Sarah Darkmagic and NewbieDM have kicked off their downloadable delves, found right here. I wanted to contribute something that could work as a full dungeon delve instead of a single encounter, and here’s what I came up with.

Deathdusk Passage is a collection of three short encounters designed for five players of 1st to 3rd level, taking place in an ominous underground tunnel that connects any two locations of your campaign. After entering the tunnel, the adventurers will become trapped in a hallway where they must fight off oozes and attempt to escape. Next, they will discover a dangerously deep pit; while attempting to cross, monstrous bats will descend upon them and attack. Finally, as they near the exit, statues surrounding an ancient gate come to life, attacking the players as they try to make their escape.

Appearing at first glance to be the entrance to an ornate, stone crypt, the Deathdusk passage has existed for centuries as a shortcut for those willing to brave its darkness.

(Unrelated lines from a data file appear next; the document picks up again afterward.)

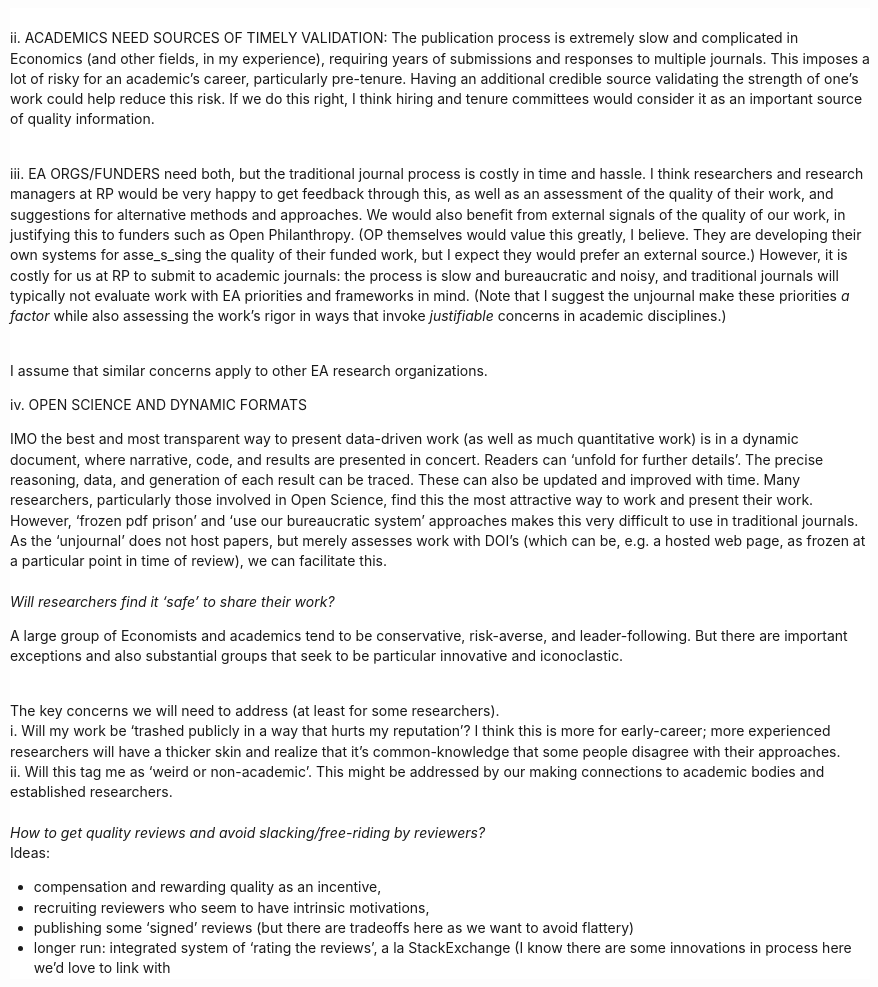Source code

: \
ii. ACADEMICS NEED SOURCES OF TIMELY VALIDATION: The publication process is extremely slow and complicated in Economics (and other fields, in my experience), requiring years of submissions and responses to multiple journals. This imposes a lot of risky for an academic’s career, particularly pre-tenure. Having an additional credible source validating the strength of one’s work could help reduce this risk. If we do this right, I think hiring and tenure committees would consider it as an important source of quality information.

\
iii. EA ORGS/FUNDERS need both, but the traditional journal process is costly in time and hassle. I think researchers and research managers at RP would be very happy to get feedback through this, as well as an assessment of the quality of their work, and suggestions for alternative methods and approaches. We would also benefit from external signals of the quality of our work, in justifying this to funders such as Open Philanthropy. (OP themselves would value this greatly, I believe. They are developing their own systems for asse\_s\_sing the quality of their funded work, but I expect they would prefer an external source.) However, it is costly for us at RP to submit to academic journals: the process is slow and bureaucratic and noisy, and traditional journals will typically not evaluate work with EA priorities and frameworks in mind. (Note that I suggest the unjournal make these priorities _a factor_ while also assessing the work’s rigor in ways that invoke _justifiable_ concerns in academic disciplines.)

\
I assume that similar concerns apply to other EA research organizations.

iv. OPEN SCIENCE AND DYNAMIC FORMATS

IMO the best and most transparent way to present data-driven work (as well as much quantitative work) is in a dynamic document, where narrative, code, and results are presented in concert. Readers can ‘unfold for further details’. The precise reasoning, data, and generation of each result can be traced. These can also be updated and improved with time. Many researchers, particularly those involved in Open Science, find this the most attractive way to work and present their work. However, ‘frozen pdf prison’ and ‘use our bureaucratic system’ approaches makes this very difficult to use in traditional journals. As the ‘unjournal’ does not host papers, but merely assesses work with DOI’s (which can be, e.g. a hosted web page, as frozen at a particular point in time of review), we can facilitate this.\
\
_Will researchers find it ‘safe’ to share their work?_

A large group of Economists and academics tend to be conservative, risk-averse, and leader-following. But there are important exceptions and also substantial groups that seek to be particular innovative and iconoclastic.

\
The key concerns we will need to address (at least for some researchers).\
i. Will my work be ‘trashed publicly in a way that hurts my reputation’? I think this is more for early-career; more experienced researchers will have a thicker skin and realize that it’s common-knowledge that some people disagree with their approaches.\
ii. Will this tag me as ‘weird or non-academic’. This might be addressed by our making connections to academic bodies and established researchers.\
\
_How to get quality reviews and avoid slacking/free-riding by reviewers?_\
Ideas:

* compensation and rewarding quality as an incentive,
* recruiting reviewers who seem to have intrinsic motivations,
* publishing some ‘signed’ reviews (but there are tradeoffs here as we want to avoid flattery)
* longer run: integrated system of ‘rating the reviews’, a la StackExchange (I know there are some innovations in process here we’d love to link with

Its craftsmanship is of dwarven origin—no other stonework would have endured so long—though the purpose of its construction remains a mystery.

Just inside, stairs descend into the darkness, masking the presence of hungry monsters, just waiting for a party of inexperienced adventurers. What lies beyond the entrance in uncertain; few have seen and survived the dangers of Deathdusk passage, and they refuse to speak of what lies below. But even without credibility, stories surrounding the passage are plentiful. Tales of endless pits, deadly traps, and forsaken travelers, now waiting in the deep to embrace new adventurers and pull them into the dark.

Whether from fear of such stories, or just simple superstitions, most people ignore the passage entirely, choosing instead to follow the slow and winding mountain trail to their destination. Such a choice is wise, and those who make it nearly always reach their destination unscathed; those that enter Deathdusk passage, on the other hand, are more likely to disappear than reach the other side. Most sneer at the few who dare to attempt the tunnel and lose their lives, but to some, those brave, adventurous few—the journey itself has always meant more than the destination.